Tuesday Oct 13 – Awoke to clear dawn, and French toast with Cajun bacon (yum). Rick’s blue tub mysteriously missing but soon discovered. What could have happened? It was 25 yards away in the brush without Tupperware and two dozen ginger snaps (oh, the loss), one bag of caramel corn, a box of raisins, and a bottle of Maalox. Could only be an overnight black bear now satiated but constipated. Hmm. Decision? Place food in vehicles and keep very large knives next to sleeping bags from now on. Nick and Rick have cots (can you believe it) so they will never be bothered by bears. Jerry, Jon, and Pat decided to climb 6684 ft. Mount Mitchell and be picked up at the top. Pat hit forehead on low branch, receiving “stinger” neck and dead arms, before dropping water bottle over cliff. Pasties for lunch on the mountain. Finally summited Mount Mitchell, exhausted, to discover parking lot full of cars and curious visitors. Back at base, Nick flew Quadra-copter-don’t-call-it-a-drone from campsite launching pad with overhead videos of surrounding mountains. Totally unflappable Stanley the Southern campground-keeper, that no one could understand, stopped to say hello and was amazed at the sight. We think. Hot free showers, woo hoo. Grilled Salmon with strawberry, pineapple, orange, lime juice/zest salsa, and Cline Old Vintage Zin and Raymond Hill Chard. Midnight hoot owl screeching (maybe bobcat) but no bears TG. Held knives closer. Sometime overnight, insane ghost chipmunk invaded Jerry’s truck bed and began eating a favorite wool sweater. Pat discovered something had invaded his van’s arm-rest cubbyhole and made a nest of seat fabric and twigs. What IS it with these crazy animals?

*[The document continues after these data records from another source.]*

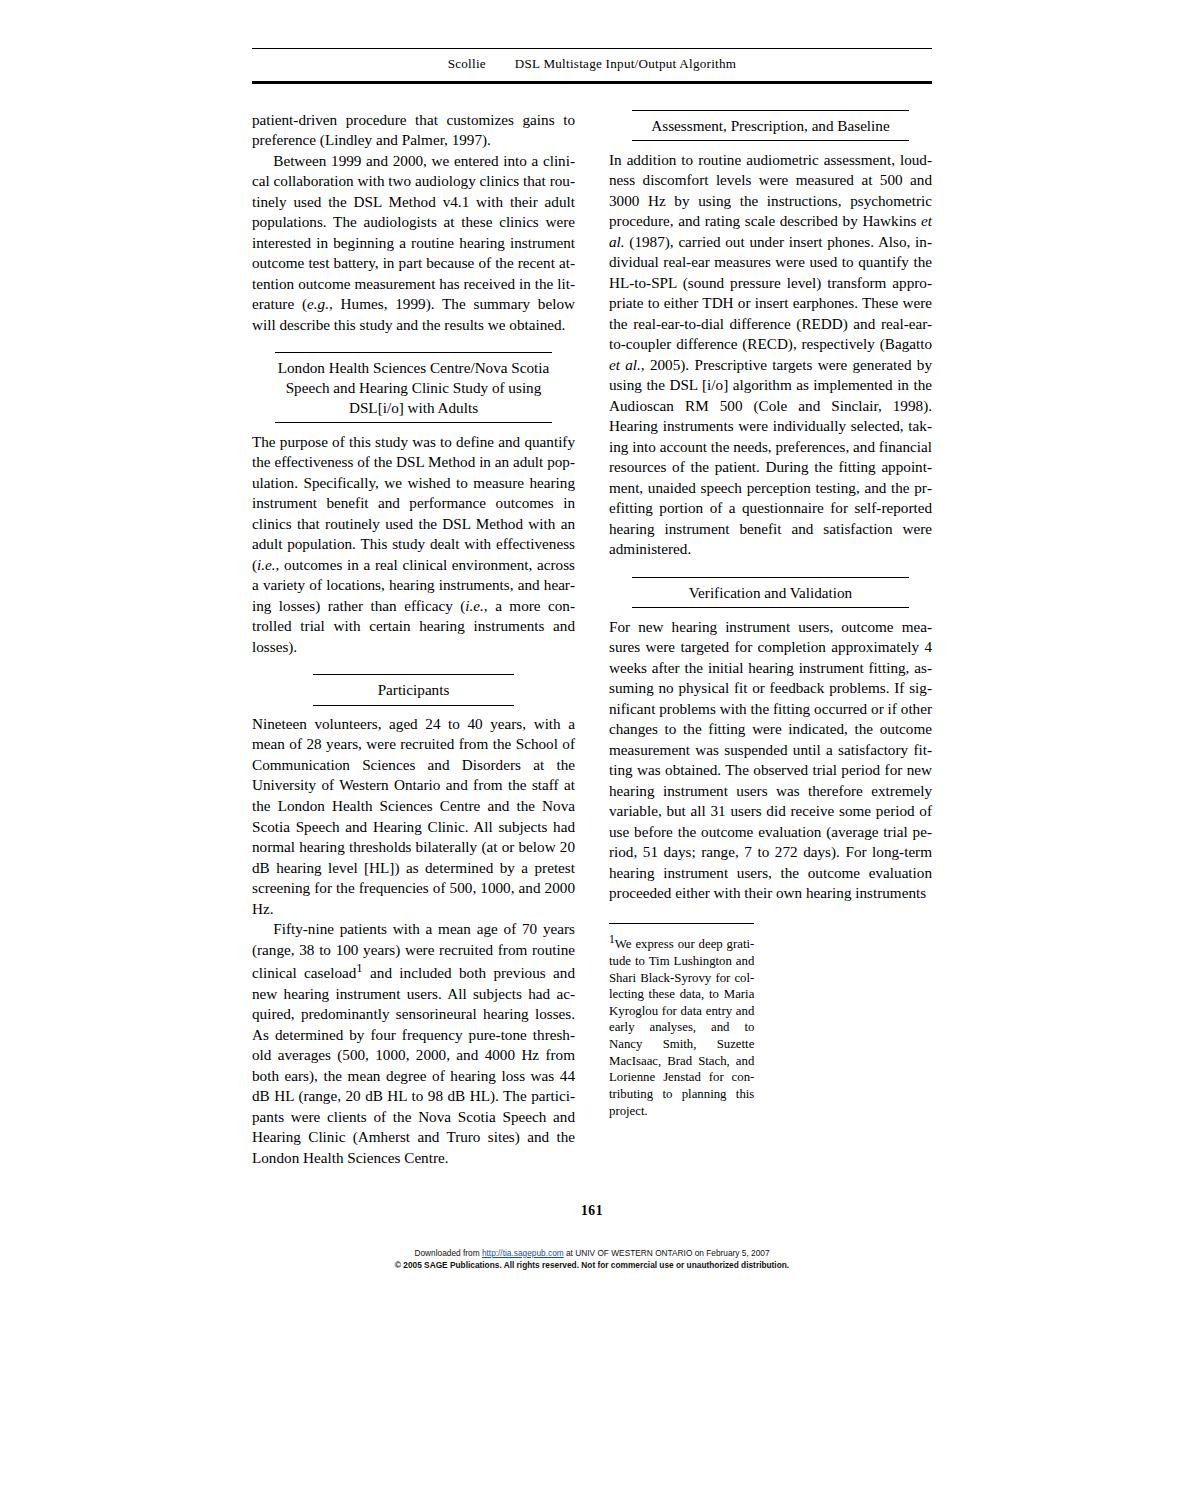Scollie DSL Multistage Input/Output Algorithm
patient-driven procedure that customizes gains to preference (Lindley and Palmer, 1997).
Between 1999 and 2000, we entered into a clinical collaboration with two audiology clinics that routinely used the DSL Method v4.1 with their adult populations. The audiologists at these clinics were interested in beginning a routine hearing instrument outcome test battery, in part because of the recent attention outcome measurement has received in the literature (e.g., Humes, 1999). The summary below will describe this study and the results we obtained.
London Health Sciences Centre/Nova Scotia Speech and Hearing Clinic Study of using DSL[i/o] with Adults
The purpose of this study was to define and quantify the effectiveness of the DSL Method in an adult population. Specifically, we wished to measure hearing instrument benefit and performance outcomes in clinics that routinely used the DSL Method with an adult population. This study dealt with effectiveness (i.e., outcomes in a real clinical environment, across a variety of locations, hearing instruments, and hearing losses) rather than efficacy (i.e., a more controlled trial with certain hearing instruments and losses).
Participants
Nineteen volunteers, aged 24 to 40 years, with a mean of 28 years, were recruited from the School of Communication Sciences and Disorders at the University of Western Ontario and from the staff at the London Health Sciences Centre and the Nova Scotia Speech and Hearing Clinic. All subjects had normal hearing thresholds bilaterally (at or below 20 dB hearing level [HL]) as determined by a pretest screening for the frequencies of 500, 1000, and 2000 Hz.
Fifty-nine patients with a mean age of 70 years (range, 38 to 100 years) were recruited from routine clinical caseload1 and included both previous and new hearing instrument users. All subjects had acquired, predominantly sensorineural hearing losses. As determined by four frequency pure-tone threshold averages (500, 1000, 2000, and 4000 Hz from both ears), the mean degree of hearing loss was 44 dB HL (range, 20 dB HL to 98 dB HL). The participants were clients of the Nova Scotia Speech and Hearing Clinic (Amherst and Truro sites) and the London Health Sciences Centre.
Assessment, Prescription, and Baseline
In addition to routine audiometric assessment, loudness discomfort levels were measured at 500 and 3000 Hz by using the instructions, psychometric procedure, and rating scale described by Hawkins et al. (1987), carried out under insert phones. Also, individual real-ear measures were used to quantify the HL-to-SPL (sound pressure level) transform appropriate to either TDH or insert earphones. These were the real-ear-to-dial difference (REDD) and real-ear-to-coupler difference (RECD), respectively (Bagatto et al., 2005). Prescriptive targets were generated by using the DSL [i/o] algorithm as implemented in the Audioscan RM 500 (Cole and Sinclair, 1998). Hearing instruments were individually selected, taking into account the needs, preferences, and financial resources of the patient. During the fitting appointment, unaided speech perception testing, and the prefitting portion of a questionnaire for self-reported hearing instrument benefit and satisfaction were administered.
Verification and Validation
For new hearing instrument users, outcome measures were targeted for completion approximately 4 weeks after the initial hearing instrument fitting, assuming no physical fit or feedback problems. If significant problems with the fitting occurred or if other changes to the fitting were indicated, the outcome measurement was suspended until a satisfactory fitting was obtained. The observed trial period for new hearing instrument users was therefore extremely variable, but all 31 users did receive some period of use before the outcome evaluation (average trial period, 51 days; range, 7 to 272 days). For long-term hearing instrument users, the outcome evaluation proceeded either with their own hearing instruments
1We express our deep gratitude to Tim Lushington and Shari Black-Syrovy for collecting these data, to Maria Kyroglou for data entry and early analyses, and to Nancy Smith, Suzette MacIsaac, Brad Stach, and Lorienne Jenstad for contributing to planning this project.
161
Downloaded from http://tia.sagepub.com at UNIV OF WESTERN ONTARIO on February 5, 2007
© 2005 SAGE Publications. All rights reserved. Not for commercial use or unauthorized distribution.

Wednesday Oct 14 – French toast and bacon breakfast before Jerry and Reed tackled Green Knob, while Nick, Rick, John, and Pat tackled Biltmore estate and early wine tasting. Another cocktail hour by a real campfire (friggin’ firewood more expensive than ever) before dinner of Rogers City smoked pork chops, stewed tomatoes, quartered potatoes, and Plum Mkt Russian Valley MacMurray 2013 Pinot Noir with lots of appreciated John belching. Overnight temps in mid-40’s made midnight runs a challenge.

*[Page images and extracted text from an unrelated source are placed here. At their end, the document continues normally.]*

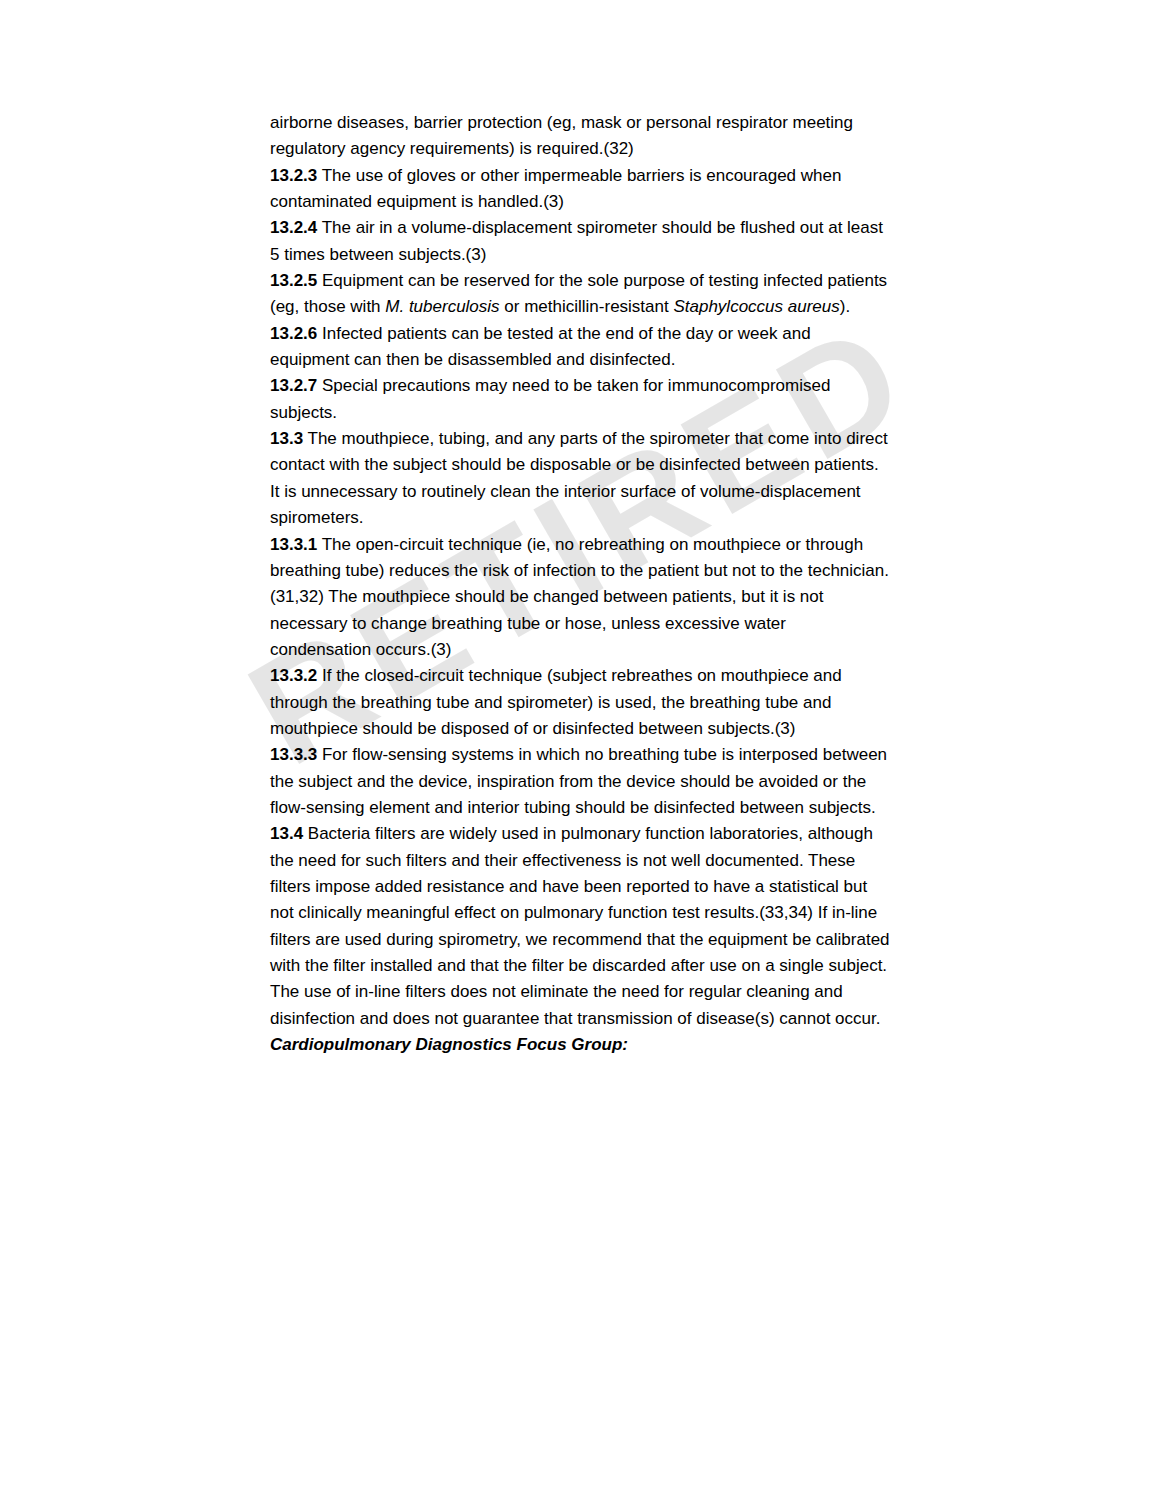RETIRED
airborne diseases, barrier protection (eg, mask or personal respirator meeting regulatory agency requirements) is required.(32)
13.2.3 The use of gloves or other impermeable barriers is encouraged when contaminated equipment is handled.(3)
13.2.4 The air in a volume-displacement spirometer should be flushed out at least 5 times between subjects.(3)
13.2.5 Equipment can be reserved for the sole purpose of testing infected patients (eg, those with M. tuberculosis or methicillin-resistant Staphylcoccus aureus).
13.2.6 Infected patients can be tested at the end of the day or week and equipment can then be disassembled and disinfected.
13.2.7 Special precautions may need to be taken for immunocompromised subjects.
13.3 The mouthpiece, tubing, and any parts of the spirometer that come into direct contact with the subject should be disposable or be disinfected between patients. It is unnecessary to routinely clean the interior surface of volume-displacement spirometers.
13.3.1 The open-circuit technique (ie, no rebreathing on mouthpiece or through breathing tube) reduces the risk of infection to the patient but not to the technician.(31,32) The mouthpiece should be changed between patients, but it is not necessary to change breathing tube or hose, unless excessive water condensation occurs.(3)
13.3.2 If the closed-circuit technique (subject rebreathes on mouthpiece and through the breathing tube and spirometer) is used, the breathing tube and mouthpiece should be disposed of or disinfected between subjects.(3)
13.3.3 For flow-sensing systems in which no breathing tube is interposed between the subject and the device, inspiration from the device should be avoided or the flow-sensing element and interior tubing should be disinfected between subjects.
13.4 Bacteria filters are widely used in pulmonary function laboratories, although the need for such filters and their effectiveness is not well documented. These filters impose added resistance and have been reported to have a statistical but not clinically meaningful effect on pulmonary function test results.(33,34) If in-line filters are used during spirometry, we recommend that the equipment be calibrated with the filter installed and that the filter be discarded after use on a single subject. The use of in-line filters does not eliminate the need for regular cleaning and disinfection and does not guarantee that transmission of disease(s) cannot occur.
Cardiopulmonary Diagnostics Focus Group:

Thursday Oct 15 – Pancake and Cajun bacon breakfast, before Lower Toe River group hike. Pat relates, the “critter” that shredded Jerry’s sweater and ate various foods in van came back to Michigan. The little bugger ate an apple Tuesday night. After multiple times to let him out (window open and doors open all day and night twice), finally got him on stick’em mouse trap w/ seed mix; a field mouse, not a chippy-munk.” Thursday’s 5-year-old freeze-dried chicken and rice lunch wasn’t bad. Relaxing afternoon with showers and doctored-Cincinnati chili (mit bacon) dinner and Sangiovese wine. Packing up for early departure, had a flawless black night and Milky Way casting shadows. Fell asleep laughing insanely about the seven cuss words. No bears, TG.

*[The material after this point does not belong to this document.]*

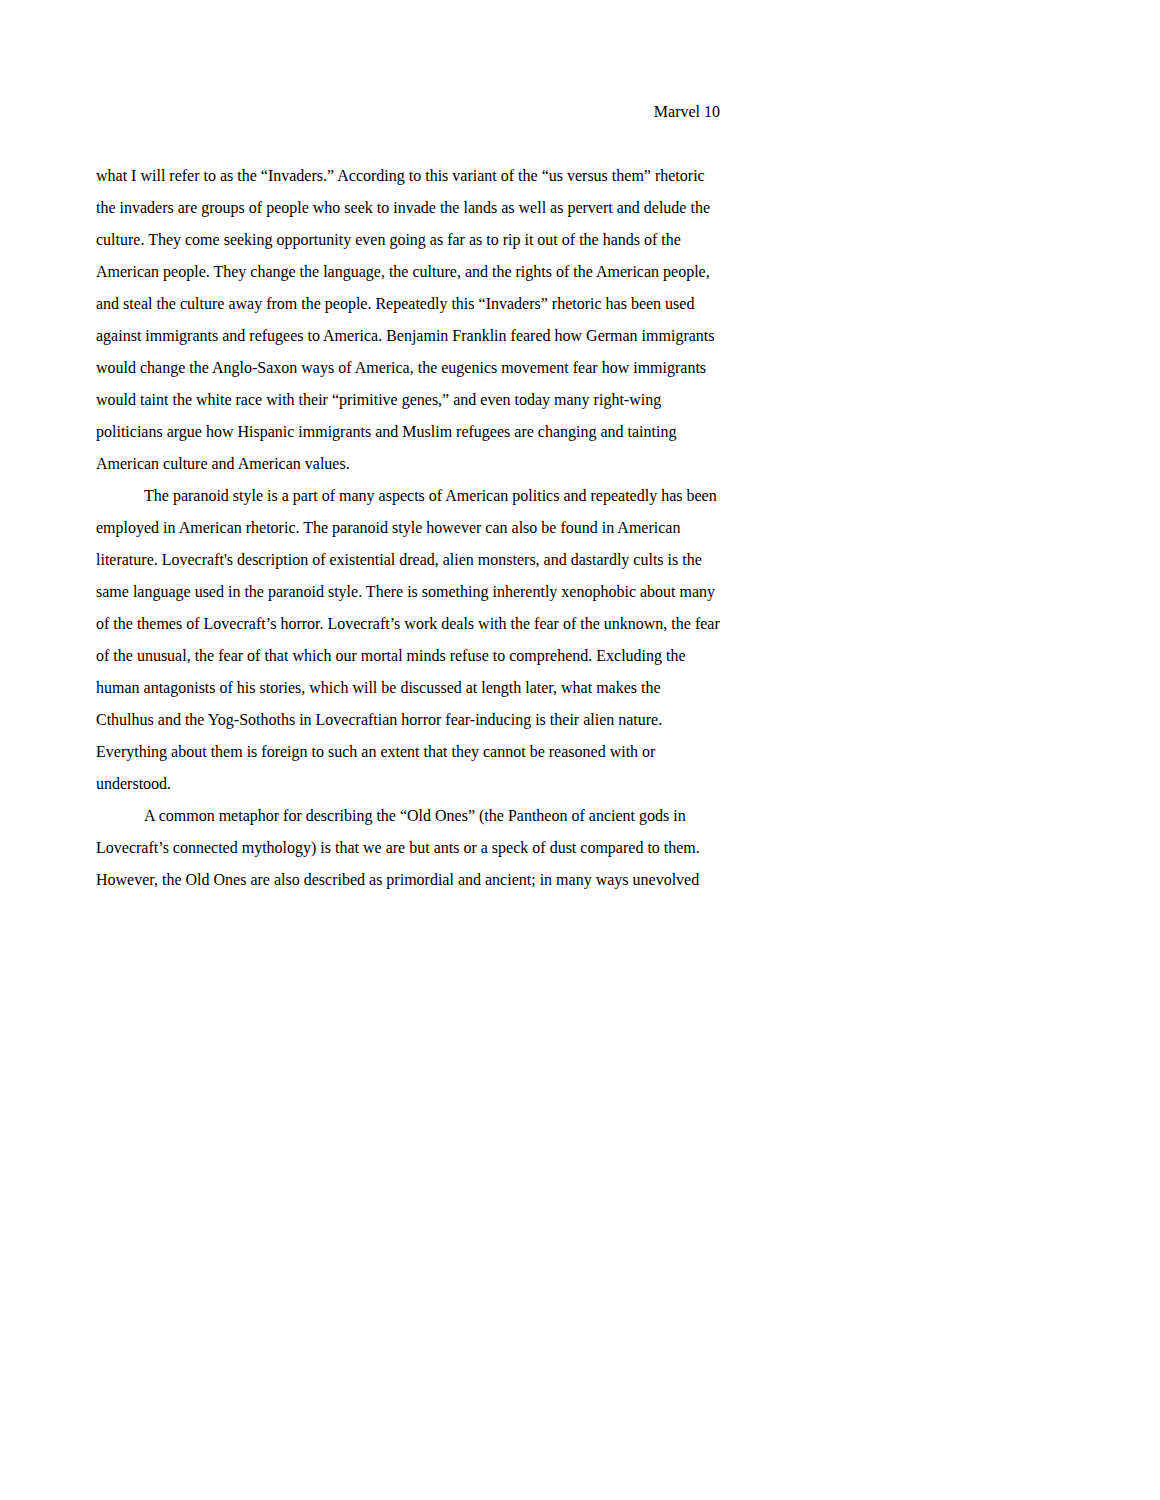Marvel 10
what I will refer to as the “Invaders.” According to this variant of the “us versus them” rhetoric the invaders are groups of people who seek to invade the lands as well as pervert and delude the culture. They come seeking opportunity even going as far as to rip it out of the hands of the American people. They change the language, the culture, and the rights of the American people, and steal the culture away from the people. Repeatedly this “Invaders” rhetoric has been used against immigrants and refugees to America. Benjamin Franklin feared how German immigrants would change the Anglo-Saxon ways of America, the eugenics movement fear how immigrants would taint the white race with their “primitive genes,” and even today many right-wing politicians argue how Hispanic immigrants and Muslim refugees are changing and tainting American culture and American values.
The paranoid style is a part of many aspects of American politics and repeatedly has been employed in American rhetoric. The paranoid style however can also be found in American literature. Lovecraft's description of existential dread, alien monsters, and dastardly cults is the same language used in the paranoid style. There is something inherently xenophobic about many of the themes of Lovecraft’s horror. Lovecraft’s work deals with the fear of the unknown, the fear of the unusual, the fear of that which our mortal minds refuse to comprehend. Excluding the human antagonists of his stories, which will be discussed at length later, what makes the Cthulhus and the Yog-Sothoths in Lovecraftian horror fear-inducing is their alien nature. Everything about them is foreign to such an extent that they cannot be reasoned with or understood.
A common metaphor for describing the “Old Ones” (the Pantheon of ancient gods in Lovecraft’s connected mythology) is that we are but ants or a speck of dust compared to them. However, the Old Ones are also described as primordial and ancient; in many ways unevolved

Friday Oct 16 – Awoke to dark cold and wind. Broke camp and departed 6:15 am. (in da morning). Stopped in Kentucky for lunch and discovered Pat’s and John’s van sides covered with multiple bear paw prints from trying to get in overnight. Inspected inside of van and other vehicles for lurking bears before proceeding. Good weather all week and great time had by all.